The prescription is to wrap the arm 23 hours a day!
When it’s time to redo the compression wrapping, first I take all the wrappings off my arm.
Then I shower. Then I apply more moisturizer than I normally would.
Then I tackle rolling up the bandages again (which are like Ace bandages but you don’t stretch them much at all).
So here are all the things I need, all ready for the wrap job. (Which I have decided to consider as a craft project.)
3 bandages in different widths, but first: the stockingette sleeve and the foam layer.
Then three bandages, finally secured with those little clips.
It all takes about 10 minutes from here.
First the stockingette sleeve with a hole cut for the thumb. This protects the arm skin.
Then the foam strip gets wrapped from the thumb around the arm up to the upper arm and tucked in to itself. This provides more padding and protection for the arm.

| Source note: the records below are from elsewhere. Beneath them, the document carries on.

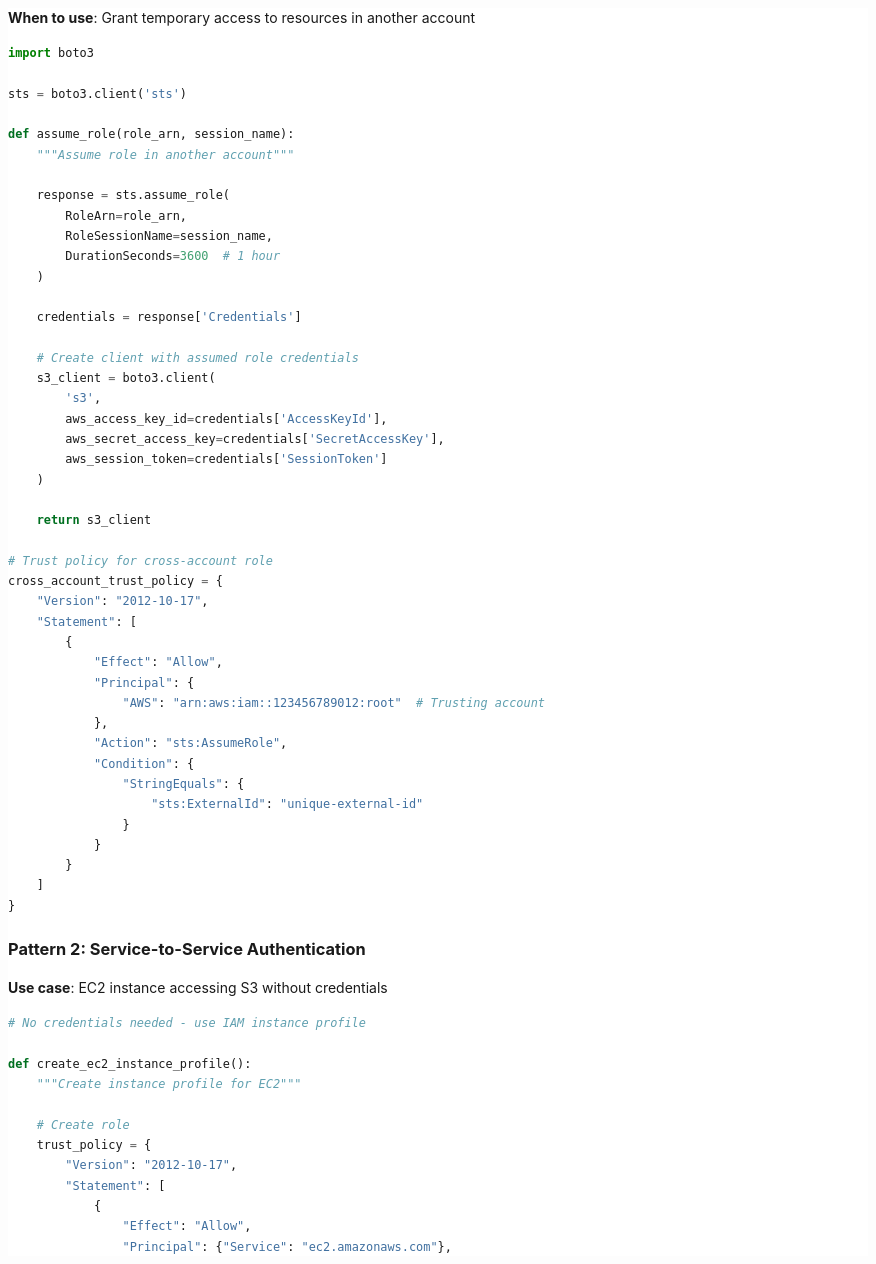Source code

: **When to use**: Grant temporary access to resources in another account

```python
import boto3

sts = boto3.client('sts')

def assume_role(role_arn, session_name):
    """Assume role in another account"""

    response = sts.assume_role(
        RoleArn=role_arn,
        RoleSessionName=session_name,
        DurationSeconds=3600  # 1 hour
    )

    credentials = response['Credentials']

    # Create client with assumed role credentials
    s3_client = boto3.client(
        's3',
        aws_access_key_id=credentials['AccessKeyId'],
        aws_secret_access_key=credentials['SecretAccessKey'],
        aws_session_token=credentials['SessionToken']
    )

    return s3_client

# Trust policy for cross-account role
cross_account_trust_policy = {
    "Version": "2012-10-17",
    "Statement": [
        {
            "Effect": "Allow",
            "Principal": {
                "AWS": "arn:aws:iam::123456789012:root"  # Trusting account
            },
            "Action": "sts:AssumeRole",
            "Condition": {
                "StringEquals": {
                    "sts:ExternalId": "unique-external-id"
                }
            }
        }
    ]
}
```

### Pattern 2: Service-to-Service Authentication

**Use case**: EC2 instance accessing S3 without credentials

```python
# No credentials needed - use IAM instance profile

def create_ec2_instance_profile():
    """Create instance profile for EC2"""

    # Create role
    trust_policy = {
        "Version": "2012-10-17",
        "Statement": [
            {
                "Effect": "Allow",
                "Principal": {"Service": "ec2.amazonaws.com"},
```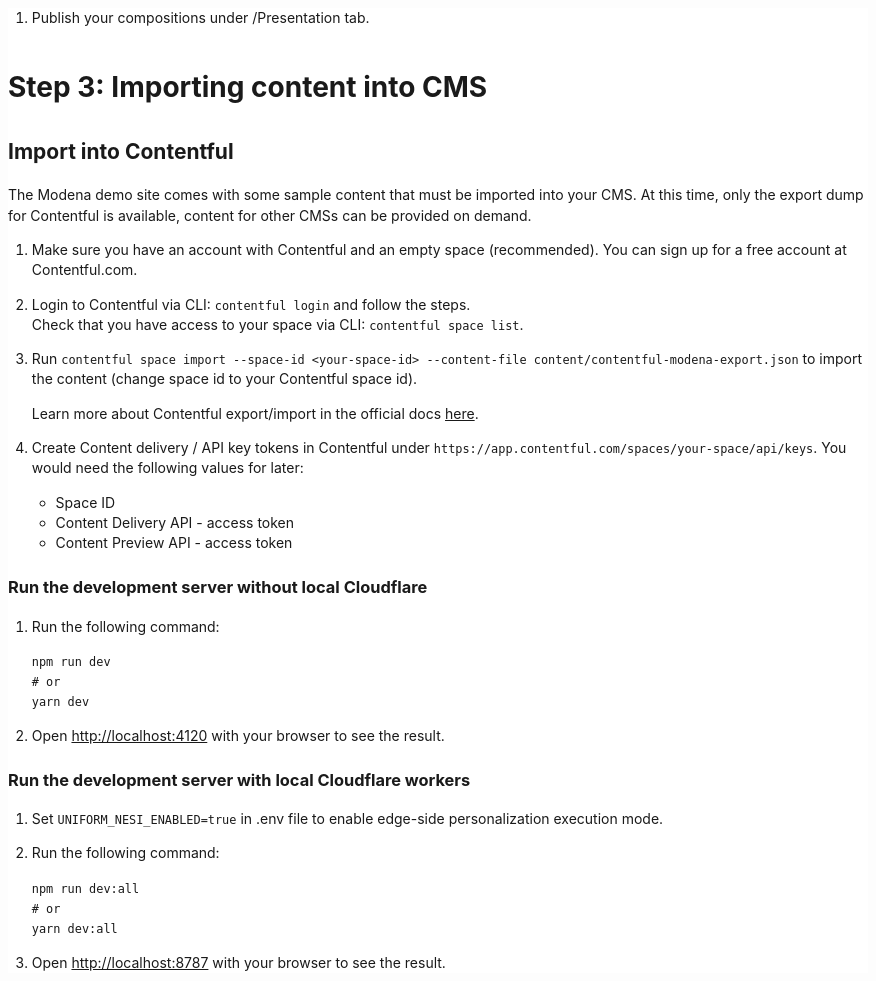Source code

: 1. Publish your compositions under /Presentation tab.

# Step 3: Importing content into CMS

## Import into Contentful

The Modena demo site comes with some sample content that must be imported into your CMS.
At this time, only the export dump for Contentful is available, content for other CMSs can be provided on demand.

1. Make sure you have an account with Contentful and an empty space (recommended). You can sign up for a free account at Contentful.com.
1. Login to Contentful via CLI: `contentful login` and follow the steps.  
Check that you have access to your space via CLI: `contentful space list`.

1. Run `contentful space import --space-id <your-space-id> --content-file content/contentful-modena-export.json` to import the content (change space id to your Contentful space id).


   Learn more about Contentful export/import in the official docs [here](https://www.contentful.com/developers/docs/tutorials/cli/import-and-export/).

1. Create Content delivery / API key tokens in Contentful under `https://app.contentful.com/spaces/your-space/api/keys`. You would need the following values for later:
   - Space ID
   - Content Delivery API - access token
   - Content Preview API - access token


### Run the development server without local Cloudflare

1. Run the following command:

   ```shell
   npm run dev
   # or
   yarn dev
   ```

1. Open <http://localhost:4120> with your browser to see the result.

### Run the development server with local Cloudflare workers

1. Set `UNIFORM_NESI_ENABLED=true` in .env file to enable edge-side personalization execution mode.

1. Run the following command:

   ```shell
   npm run dev:all
   # or
   yarn dev:all
   ```

1. Open <http://localhost:8787> with your browser to see the result.

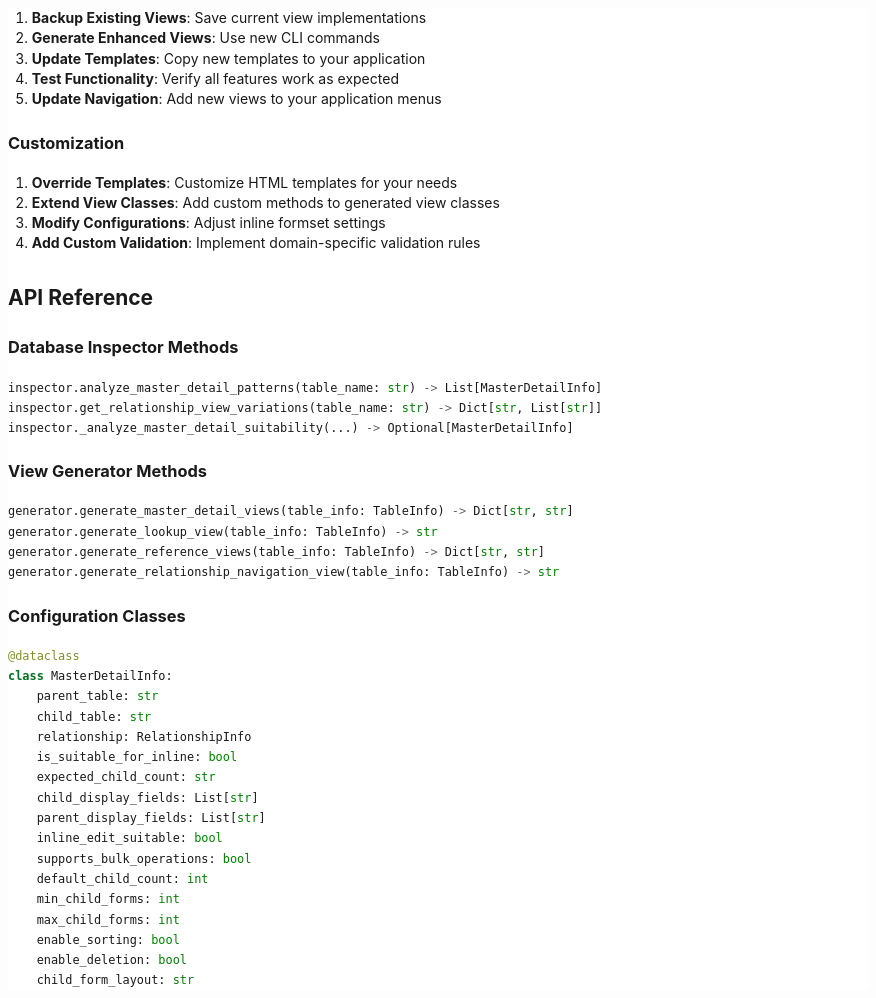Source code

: 1. **Backup Existing Views**: Save current view implementations
2. **Generate Enhanced Views**: Use new CLI commands
3. **Update Templates**: Copy new templates to your application
4. **Test Functionality**: Verify all features work as expected
5. **Update Navigation**: Add new views to your application menus

### Customization

1. **Override Templates**: Customize HTML templates for your needs
2. **Extend View Classes**: Add custom methods to generated view classes
3. **Modify Configurations**: Adjust inline formset settings
4. **Add Custom Validation**: Implement domain-specific validation rules

## API Reference

### Database Inspector Methods

```python
inspector.analyze_master_detail_patterns(table_name: str) -> List[MasterDetailInfo]
inspector.get_relationship_view_variations(table_name: str) -> Dict[str, List[str]]
inspector._analyze_master_detail_suitability(...) -> Optional[MasterDetailInfo]
```

### View Generator Methods

```python
generator.generate_master_detail_views(table_info: TableInfo) -> Dict[str, str]
generator.generate_lookup_view(table_info: TableInfo) -> str
generator.generate_reference_views(table_info: TableInfo) -> Dict[str, str]
generator.generate_relationship_navigation_view(table_info: TableInfo) -> str
```

### Configuration Classes

```python
@dataclass
class MasterDetailInfo:
    parent_table: str
    child_table: str
    relationship: RelationshipInfo
    is_suitable_for_inline: bool
    expected_child_count: str
    child_display_fields: List[str]
    parent_display_fields: List[str]
    inline_edit_suitable: bool
    supports_bulk_operations: bool
    default_child_count: int
    min_child_forms: int
    max_child_forms: int
    enable_sorting: bool
    enable_deletion: bool
    child_form_layout: str
```
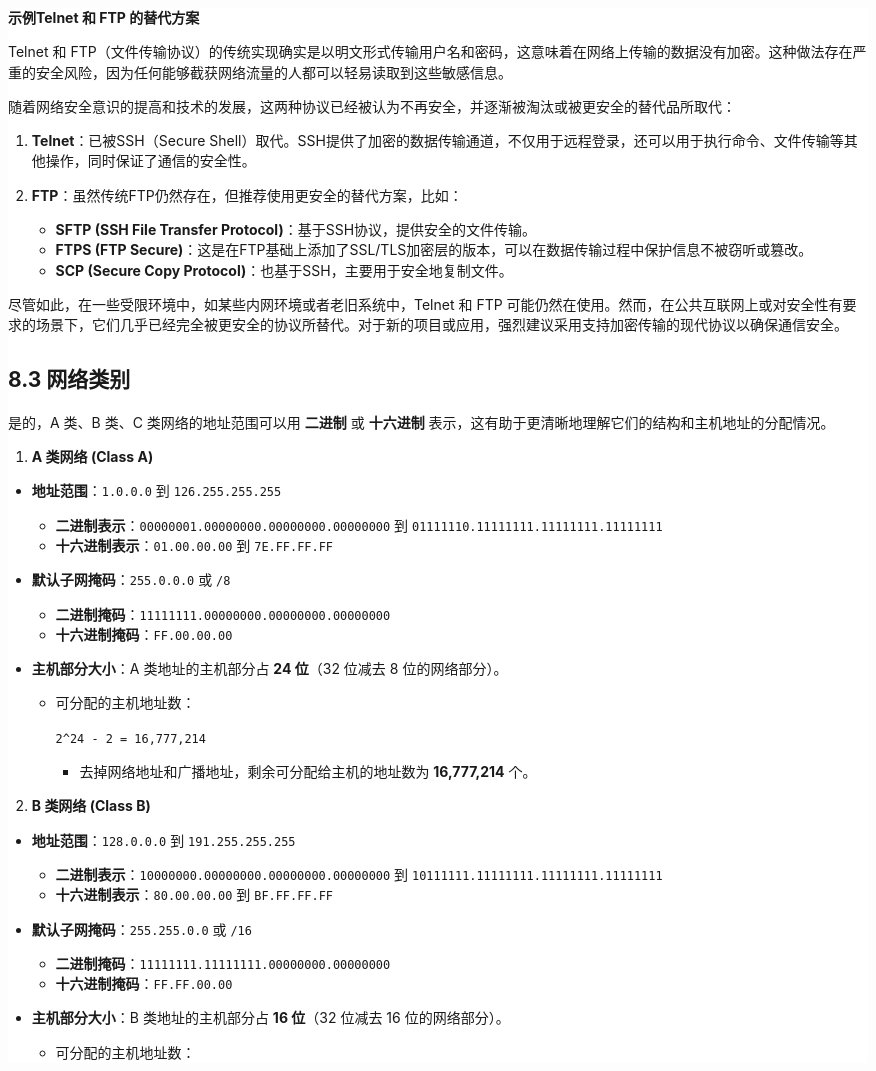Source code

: 

**示例Telnet 和 FTP 的替代方案**

Telnet 和 FTP（文件传输协议）的传统实现确实是以明文形式传输用户名和密码，这意味着在网络上传输的数据没有加密。这种做法存在严重的安全风险，因为任何能够截获网络流量的人都可以轻易读取到这些敏感信息。

随着网络安全意识的提高和技术的发展，这两种协议已经被认为不再安全，并逐渐被淘汰或被更安全的替代品所取代：

1. **Telnet**：已被SSH（Secure Shell）取代。SSH提供了加密的数据传输通道，不仅用于远程登录，还可以用于执行命令、文件传输等其他操作，同时保证了通信的安全性。

2. **FTP**：虽然传统FTP仍然存在，但推荐使用更安全的替代方案，比如：
   - **SFTP (SSH File Transfer Protocol)**：基于SSH协议，提供安全的文件传输。
   - **FTPS (FTP Secure)**：这是在FTP基础上添加了SSL/TLS加密层的版本，可以在数据传输过程中保护信息不被窃听或篡改。
   - **SCP (Secure Copy Protocol)**：也基于SSH，主要用于安全地复制文件。

尽管如此，在一些受限环境中，如某些内网环境或者老旧系统中，Telnet 和 FTP 可能仍然在使用。然而，在公共互联网上或对安全性有要求的场景下，它们几乎已经完全被更安全的协议所替代。对于新的项目或应用，强烈建议采用支持加密传输的现代协议以确保通信安全。



## 8.3 网络类别

是的，A 类、B 类、C 类网络的地址范围可以用 **二进制** 或 **十六进制** 表示，这有助于更清晰地理解它们的结构和主机地址的分配情况。

1. **A 类网络 (Class A)**

- **地址范围**：`1.0.0.0` 到 `126.255.255.255`

  - **二进制表示**：`00000001.00000000.00000000.00000000` 到 `01111110.11111111.11111111.11111111`
  - **十六进制表示**：`01.00.00.00` 到 `7E.FF.FF.FF`

- **默认子网掩码**：`255.0.0.0` 或 `/8`

  - **二进制掩码**：`11111111.00000000.00000000.00000000`
  - **十六进制掩码**：`FF.00.00.00`

- **主机部分大小**：A 类地址的主机部分占 **24 位**（32 位减去 8 位的网络部分）。

  - 可分配的主机地址数：

    ```
    2^24 - 2 = 16,777,214
    ```

    - 去掉网络地址和广播地址，剩余可分配给主机的地址数为 **16,777,214** 个。

2. **B 类网络 (Class B)**

- **地址范围**：`128.0.0.0` 到 `191.255.255.255`

  - **二进制表示**：`10000000.00000000.00000000.00000000` 到 `10111111.11111111.11111111.11111111`
  - **十六进制表示**：`80.00.00.00` 到 `BF.FF.FF.FF`

- **默认子网掩码**：`255.255.0.0` 或 `/16`

  - **二进制掩码**：`11111111.11111111.00000000.00000000`
  - **十六进制掩码**：`FF.FF.00.00`

- **主机部分大小**：B 类地址的主机部分占 **16 位**（32 位减去 16 位的网络部分）。

  - 可分配的主机地址数：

Next comes the narrow bandage that starts at the wrist and wraps over the hand 3-4 times, then goes up the arm until the end. Then a piece of surgical tape secures it (though again, it isn’t wrapped very tightly).
Don’t tape the foam or it rips!
Next the medium-width bandage, which starts below the wrist and goes up as high as it goes, then gets taped.
You’re supposed to avoid wrinkles in the bandages. But you also wrap it loosely enough that you can move your elbow freely.
Finally I put on the third, widest bandage, which often needs some assistance to get right, because though it starts below the elbow, it goes almost to the shoulder and it’s hard to do it right way up there where I can’t really see.
That bandage gets secured with the clips and then–pro tip!–tape goes over the clips to keep their sharp edges from catching on my clothes.
Then the extra stockingette gets pulled down over the top of the bandage to further protect my tender skin.
Voila! All done until the next shower.
And it’s working really well! They told me 4-6 weeks of wrapping before the arm would go down enough to stop wrapping and switch to a new fit and strength of compression sleeve instea, but by next week I’ll be ready for that step. Yay! (You should have seen the left arm–on the right in this picture–a couple weeks ago. It looked like a quite overweight person’s arm–still arm-shaped, but really big and round in all dimensions, and tense.
I need that right now because I’m still knocked out by the pneumonia (and blood clots in the lungs) and everything else seems like a big challenge everywhere I turn.
We are receiving so much help and company that it is easy to keep my mood basically positive most of the time, though.